With no sign that the two million jobs promised by Zanu PF in its 2013 election manifesto will ever come, jobless Zimbabweans are looking for all sorts of ways to survive.

Many unemployed Zimbabweans have turned to vending, selling all sorts of wares while some enterprising individuals have turned to the “real estate,” business, mostly without proper registration papers.

The “accommodation agents” business that has hit Harare does not come with many risks or losses like vending where vendors have been forced to play cat and mouse with municipal police who confiscate their merchandise and also arrest them.

The “agents” charge various amounts of fees to home seekers, ranging from $5 to $100.

They insist on payment first before home seekers can see the available houses.

Amos Gudyanga who runs a typing and printing business and an accommodation agency in the same office said low business had driven him into “real estate”

“It’s good business because the landlords call us and give us their houses to let out. We register home seekers for $30 before we show them the available accommodation. We are the middlemen between landlords and home seekers,” Abigail Muteyiwa said the new accommodation agents were ripping off customers as they did not incur any costs in conducting their business.

“We appreciate that they are providing a service, but some of their fees are out of this world.”

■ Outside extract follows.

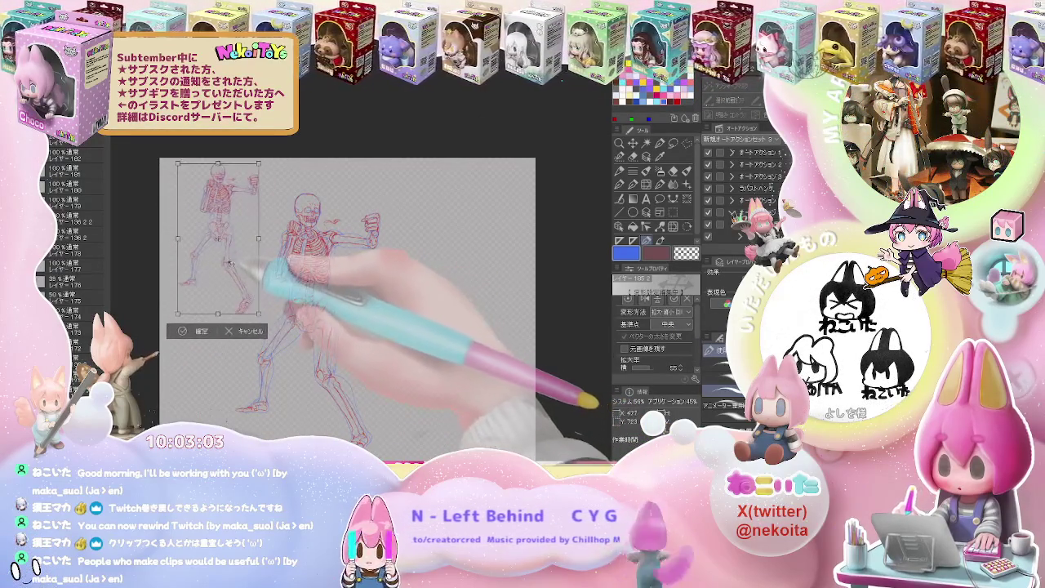
{"action": "left_click", "coordinate": [182, 331]}
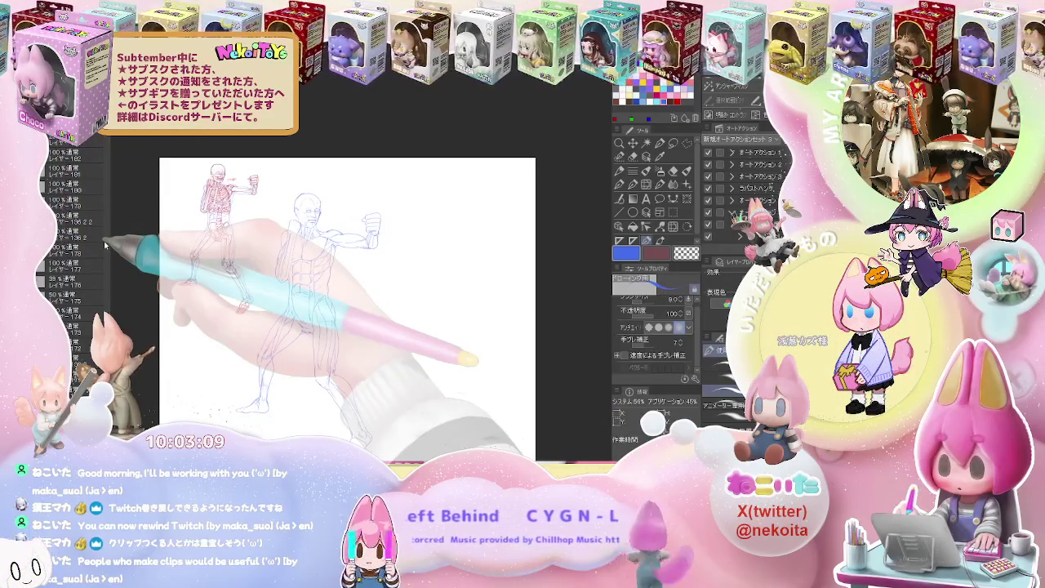
{"action": "key", "text": "ctrl+z"}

Tsungai Dembedza concurred and said the fees that some of the agents were charging were too high and at times they did not deliver.

“I paid $30 last month for a house to an agent, but all the houses he had did not meet my requirements,” she said.

A snap survey in Westlea showed that many of this kind of agents were making a killing just by showing home seekers potential accommodation.

Merjury Takarwa an agent said many people were opting for this line of business as it was easy.

“We charge $20 per room that we would have shown a tenant, but for a full house, we charge $100,” Takarwa said.

A recent report by the Poverty Reduction Forum Trust noted that many people were now opting for informal trade.

Independent economists say unemployment is above 90%.
However, government’s statistical agency says unemployment is at 11%.